6. The assembly will continue to be picked up until overpull is achieved to snap the latch dog from the profile. Internal shoulder on the lower cone will allow weight down on the mandrel when running in hole which will stop premature shearing of screws. Also spline between the lower cone and the mandrel throughout the running and retrieving sequence which will maintain orientation.
The mechanical set version (see FIGS. 13 to 17) can be set as follows:
1. Again the assembly is latched into the profile.
2. Weight is then set down on the top sub which will shear the first set of screws.
3. The second set will shear releasing the upper cone which will slide underneath the slips, pushing them out of the cage and into the casing.
4. The screws between the lock ring housing and the packer sleeve will shear next and this will then compress the pack-off element.

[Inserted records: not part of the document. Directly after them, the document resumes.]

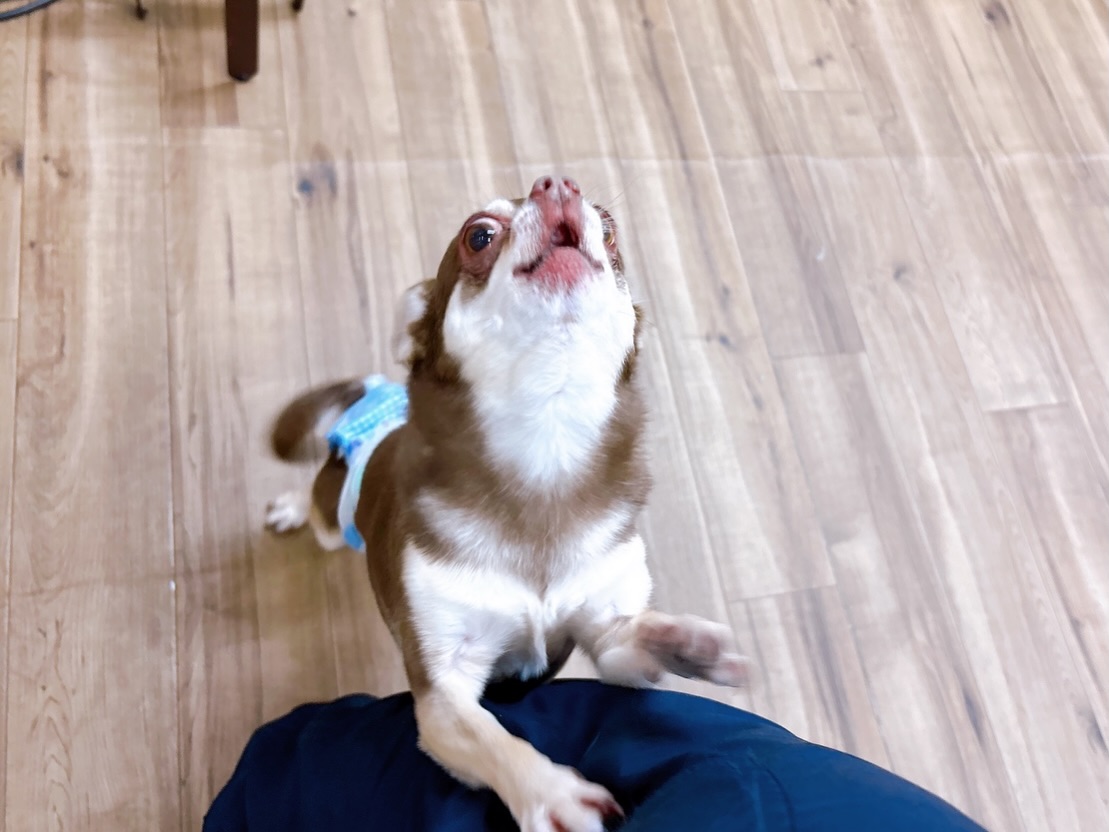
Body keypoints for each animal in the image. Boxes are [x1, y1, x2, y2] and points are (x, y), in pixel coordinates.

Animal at [265, 175, 749, 832]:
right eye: (479, 235)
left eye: (610, 229)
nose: (558, 183)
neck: (546, 443)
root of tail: (378, 404)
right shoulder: (443, 694)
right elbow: (493, 740)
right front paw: (552, 794)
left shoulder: (606, 635)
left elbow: (630, 641)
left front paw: (682, 641)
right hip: (331, 517)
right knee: (314, 507)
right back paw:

The packer is now set and again remains so due to the lock ring on the mandrel.
5. When it comes to releasing the packer, pick-up and shear out the screws between the mandrel and the lower cone.
6. The top sub, lock ring housing, lock ring and mandrel will be picked up at this stage allowing the element to collapse.
7. The shoulder on the mandrel will then contact the inner shoulder on the packer sleeve. This will pick up the packer sleeve and the upper cone which will move upwards from underneath the slips allowing them to collapse.
8. The shoulder on the upper cone will contact the shoulder on the slip cage and the assembly will move up until the retrieving ring contacts the shoulder on the lower cone.
9. This will now allow to pickup until there is enough force to collapse the dog in the latch to pull the assembly out of the profile.
The mechanical set version performs the same task, but obviously is more sensitive to the loads applied to the locator assembly when passing through couplings (profile subs), and therefore there is a need to stage the shear loads such that the locator engagement is confirmed, the pack-off system is set and finally the milling assembly is sheared off the whipstock to enable a window to be cut, the system including whipstock in both cases may be run independently of the whipstock if so desired.